◆ Assignment
Rewrite the entries from the line containing "What is the" through the end of the entries, replacing "maximum" with "peak" and leaving everything else unchanged. Leave the pictures out of your answer.

◆ Dataset extract

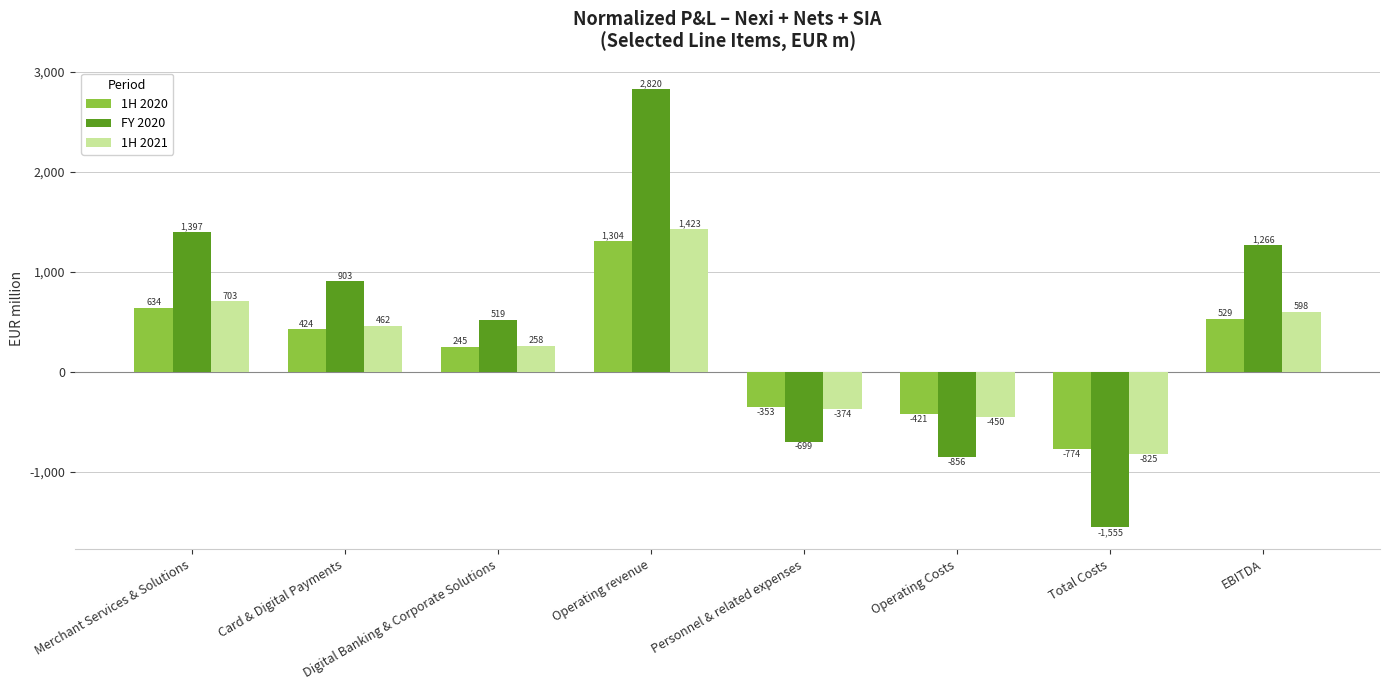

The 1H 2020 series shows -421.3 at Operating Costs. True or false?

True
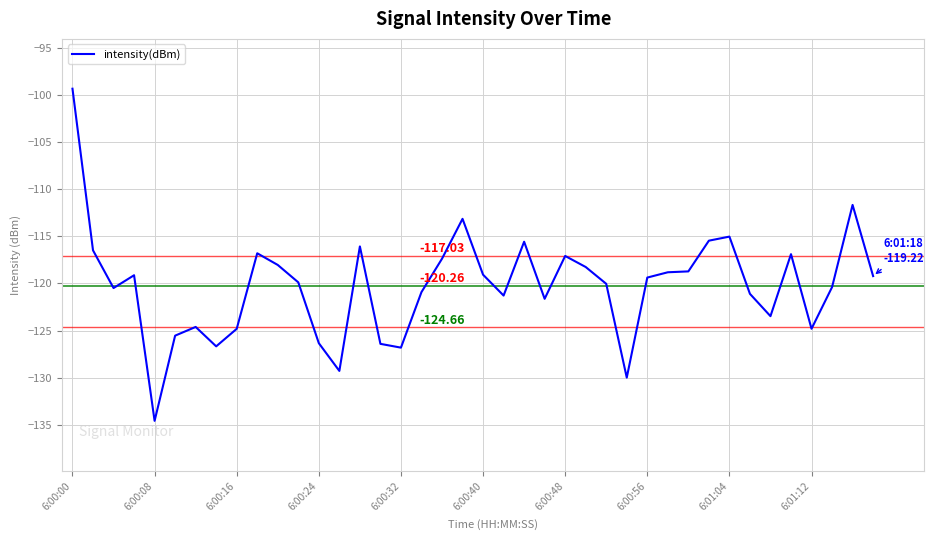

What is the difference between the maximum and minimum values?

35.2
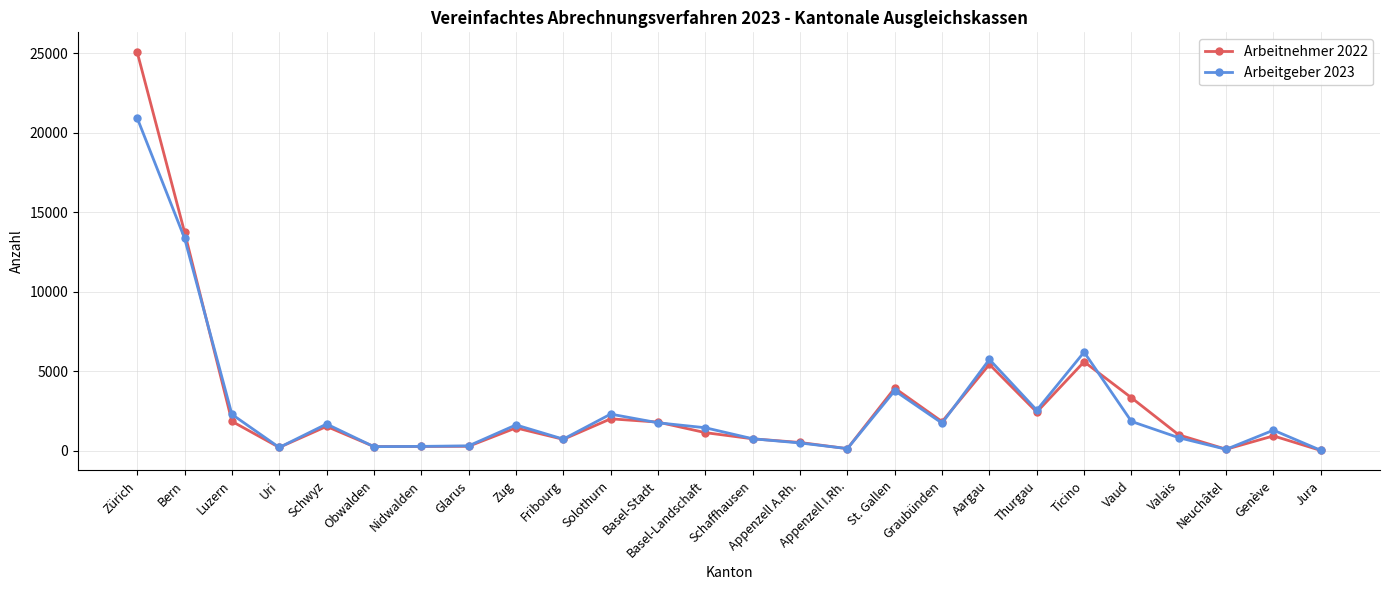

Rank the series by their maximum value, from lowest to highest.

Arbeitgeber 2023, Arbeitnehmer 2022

◆ Expected output
What is the difference between the peak and minimum values?

35.2

Rank the series by their peak value, from lowest to highest.

Arbeitgeber 2023, Arbeitnehmer 2022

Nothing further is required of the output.